Board size may vary based on the project needs and the point in the lifecycle. A common issue in board effectiveness is a tendency to allow board membership to increase to an unmanageable size. Including too many voices as core members of a board can reduce effectiveness and dilute decision-making accountability (11, 23). While a larger board may appear to facilitate information dissemination and access to potentially relevant perspectives, effective participation in large boards is difficult to achieve, resulting in passive membership and slower decision processes.
A balance is required between the faster decision-making and increased engagement common to smaller boards and the inclusivity of larger boards. This balance will vary between projects and should be actively questioned as a project moves through delivery.
Research consistently recommends that a board size of six to eight people is both manageable and effective, supported by advisers on an as-needs basis (11, 21, 23).
There can be significant differences in the kinds of activities project teams take when using agile or waterfall delivery methods. The project's chosen delivery approach does not necessarily affect board composition, but it may affect the way the board engages with project information and the exceptions raised to the board.
Reporting in waterfall projects traditionally uses exception-based reporting, discussed at regular, formal board meetings. Governance in agile projects tends to be more actively aware of day-to-day developments (38, 39). Information on status may be constantly available to the board, instead of waiting for board reports (10).
The flexibility of constraints, and their implications for exception reporting to the board may also vary between agile and waterfall projects. In agile projects, it is more common for scope and quality to be flexible, while in waterfall projects it is more common to time and cost to flex (6, 10). Irrespective of which method is used in project delivery, it is important that the board clearly define with the project manager the point at which exceptions must be raised to the board for each key criteria.

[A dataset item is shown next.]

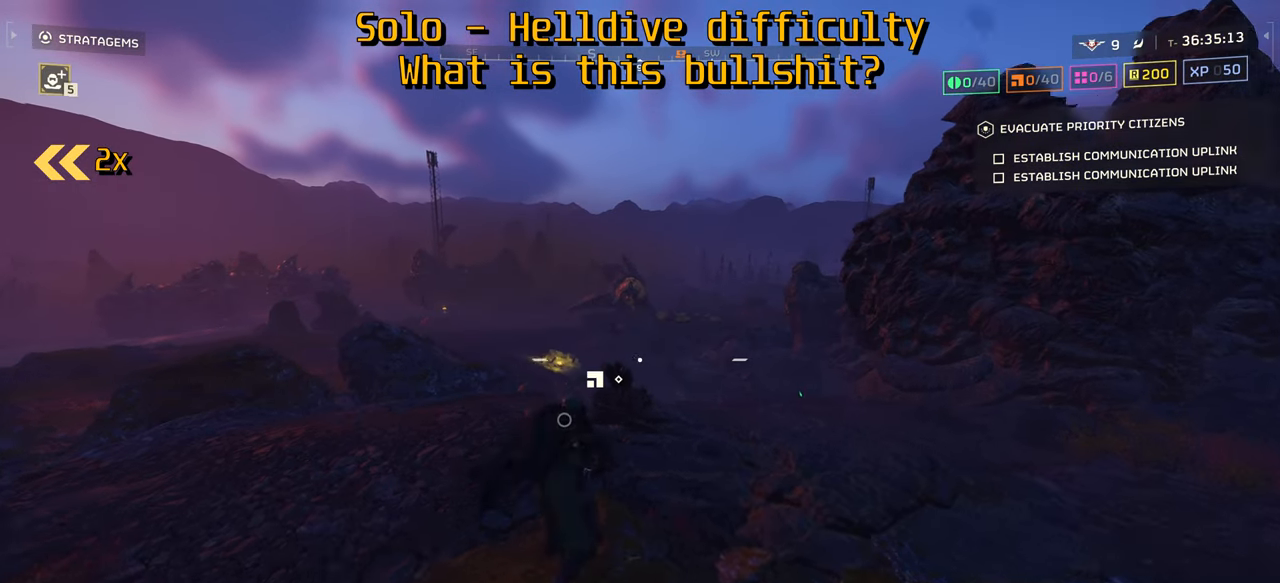
{"keys": ["d", "w"], "mouse": [], "events": [[200, "d", "down"], [283, "d", "up"], [367, "e", "down"], [433, "e", "up"], [483, "d", "down"]]}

There are two ways the project risk can impact the board composition. First, the project's overall risk profile can impact who is involved in the project board, and the higher the risk, the closer connection to the organisation's governance mechanisms. For example, a Tier 1 project may have a representative from DTA on the project board and have oversight by the organisation's audit and risk committee.
Second, the project may identify specific risks, for example, regulatory or cyber risk, that requires specific skillsets on the project board to ensure the materiality of risk is monitored and mitigated.
The Terms of Reference is a key artefact for documenting the Board's scope, positioning in the organisation and accountabilities. Accountabilities should be made clear for the project board, the SRO and the board members. The relationship of the board to other corporate and project governance mechanisms should also be clear. Decision-making rights need to be explicit and assigned to individuals (11, 2).